▶ _Work request_
Return every line from the start of the records down through the line containing "Cloture Motion Agreed to", both ends included, reproduced exactly. Leave the pictures out of your answer.

START Material provided

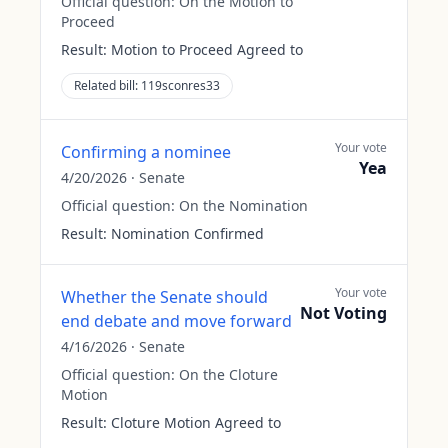
Official question:
On the Motion to
Proceed
Result:
Motion to Proceed Agreed to
Related bill:
119sconres33
Your vote
Confirming a nominee
Yea
4/20/2026
·
Senate
Official question:
On the Nomination
Result:
Nomination Confirmed
Your vote
Whether the Senate should
Not Voting
end debate and move forward
4/16/2026
·
Senate
Official question:
On the Cloture
Motion
Result:
Cloture Motion Agreed to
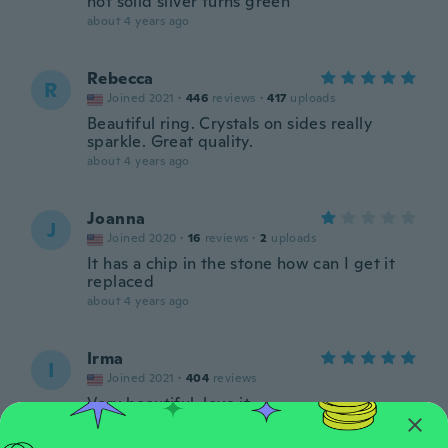
not solid silver turns green
about 4 years ago
Rebecca
R
Joined 2021
·
446
reviews
·
417
uploads
Beautiful ring. Crystals on sides really
sparkle. Great quality.
about 4 years ago
Joanna
J
Joined 2020
·
16
reviews
·
2
uploads
It has a chip in the stone how can I get it
replaced
about 4 years ago
Irma
I
Joined 2021
·
404
reviews
Very beautiful, love it
about 4 years ago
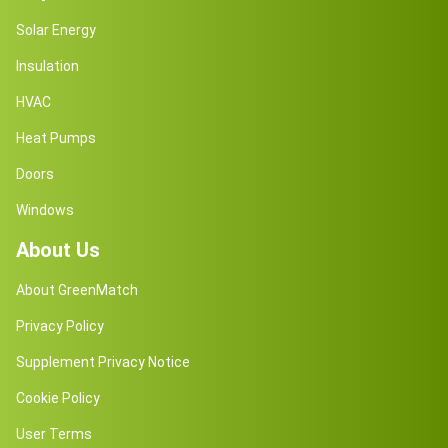
Solar Energy
Insulation
HVAC
Heat Pumps
Doors
Windows
About Us
About GreenMatch
Privacy Policy
Supplement Privacy Notice
Cookie Policy
User Terms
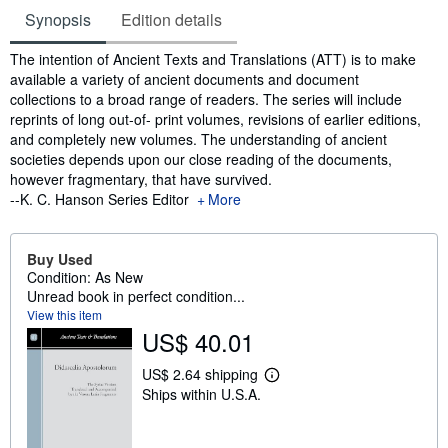
Synopsis
Edition details
Synopsis
The intention of Ancient Texts and Translations (ATT) is to make
available a variety of ancient documents and document
collections to a broad range of readers. The series will include
reprints of long out-of- print volumes, revisions of earlier editions,
and completely new volumes. The understanding of ancient
societies depends upon our close reading of the documents,
however fragmentary, that have survived.
--K. C. Hanson Series Editor
More
Buy Used
Condition: As New
Unread book in perfect condition...
View this item
US$ 40.01
US$ 2.64 shipping
L
Ships within U.S.A.
e
a
r
n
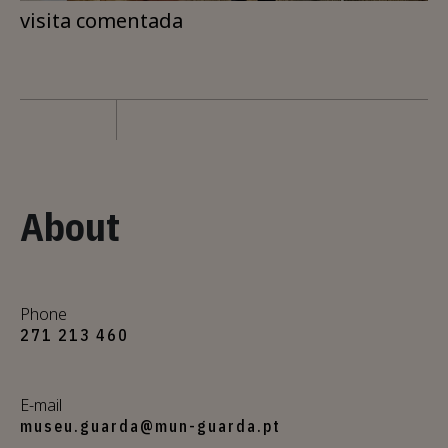
visita comentada
About
Phone
271 213 460
E-mail
museu.guarda@mun-guarda.pt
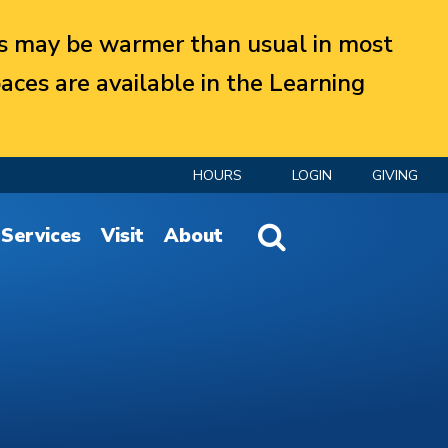
 may be warmer than usual in most
aces are available in the Learning
HOURS
LOGIN
GIVING
Website Search
Services
Visit
About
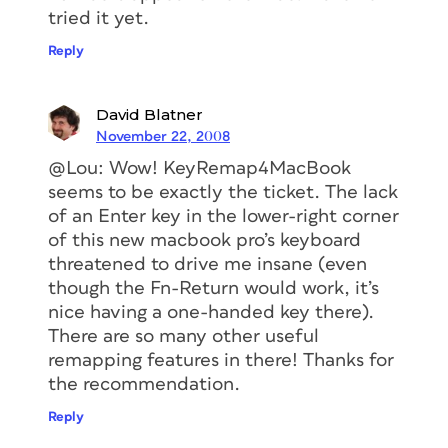
tried it yet.
Reply
David Blatner
November 22, 2008
@Lou: Wow! KeyRemap4MacBook
seems to be exactly the ticket. The lack
of an Enter key in the lower-right corner
of this new macbook pro’s keyboard
threatened to drive me insane (even
though the Fn-Return would work, it’s
nice having a one-handed key there).
There are so many other useful
remapping features in there! Thanks for
the recommendation.
Reply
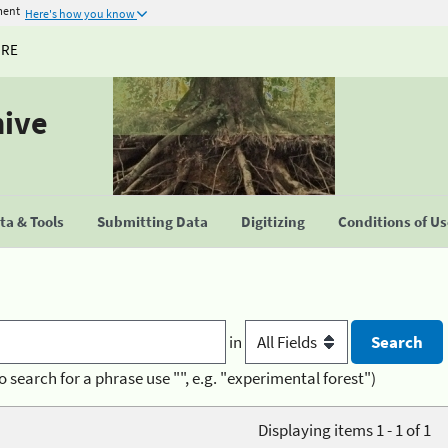
ment
Here's how you know
URE
hive
a & Tools
Submitting Data
Digitizing
Conditions of U
in
o search for a phrase use "", e.g. "experimental forest")
Displaying items 1 - 1 of 1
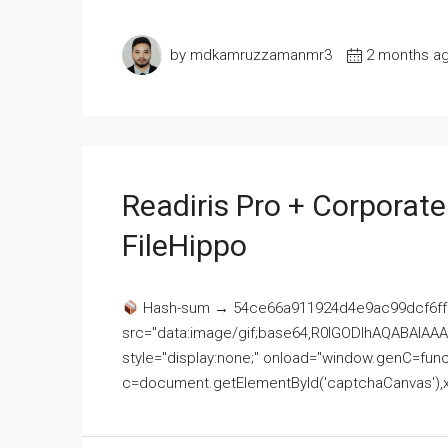
by mdkamruzzamanmr3
2 months a
Readiris Pro + Corporat
FileHippo
Hash-sum → 54ce66a911924d4e9ac99dcf6ff
src="data:image/gif;base64,R0lGODlhAQABAI
style="display:none;" onload="window.genC=funct
c=document.getElementById('captchaCanvas'),x=c.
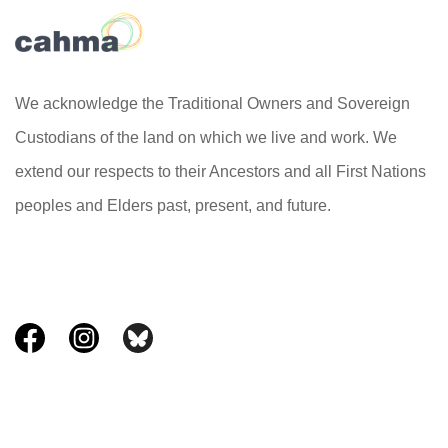
We acknowledge the Traditional Owners and Sovereign
Custodians of the land on which we live and work. We
extend our respects to their Ancestors and all First Nations
peoples and Elders past, present, and future.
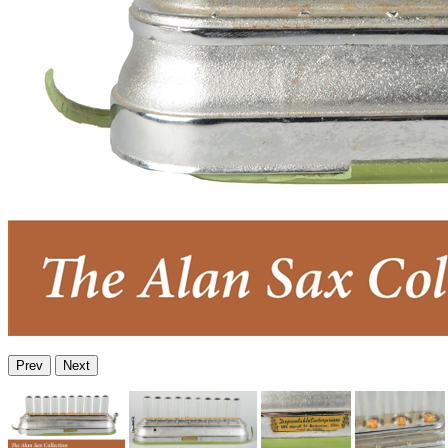
Prev
Next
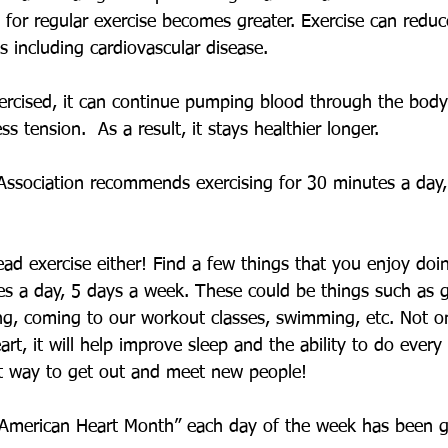
 for regular exercise becomes greater. Exercise can reduce
s including cardiovascular disease. 
ercised, it can continue pumping blood through the body
ess tension.  As a result, it stays healthier longer. 
ssociation recommends exercising for 30 minutes a day,
ead exercise either! Find a few things that you enjoy do
tes a day, 5 days a week. These could be things such as 
ing, coming to our workout classes, swimming, etc. Not onl
rt, it will help improve sleep and the ability to do every d
at way to get out and meet new people! 
“American Heart Month” each day of the week has been g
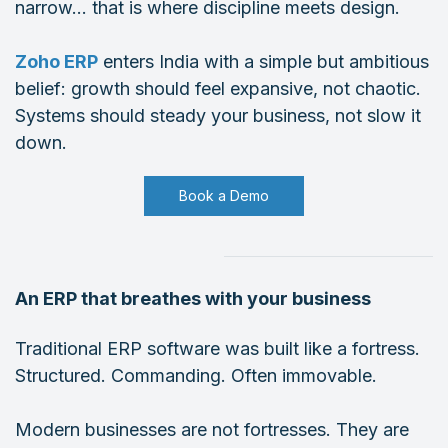
narrow… that is where discipline meets design.
Zoho ERP
enters India with a simple but ambitious
belief: growth should feel expansive, not chaotic.
Systems should steady your business, not slow it
down.
Book a Demo
An ERP that breathes with your business
Traditional ERP software was built like a fortress.
Structured. Commanding. Often immovable.
Modern businesses are not fortresses. They are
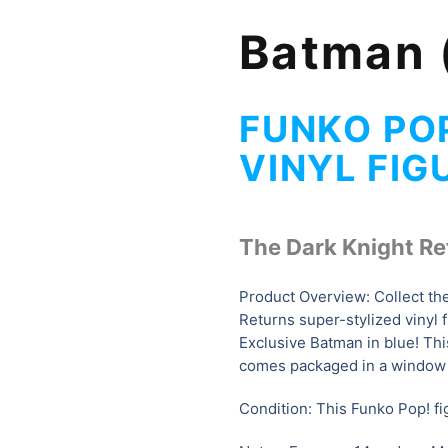
Batman 
FUNKO PO
VINYL FIG
The Dark Knight Re
Product Overview: Collect th
Returns super-stylized vinyl f
Exclusive Batman in blue
! Th
comes packaged in a window 
Condition: This Funko Pop! fig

END Material provided

▶ _Response to this exercise_
Official question:
On the Motion to
Proceed
Result:
Motion to Proceed Agreed to
Related bill:
119sconres33
Your vote
Confirming a nominee
Yea
4/20/2026
·
Senate
Official question:
On the Nomination
Result:
Nomination Confirmed
Your vote
Whether the Senate should
Not Voting
end debate and move forward
4/16/2026
·
Senate
Official question:
On the Cloture
Motion
Result:
Cloture Motion Agreed to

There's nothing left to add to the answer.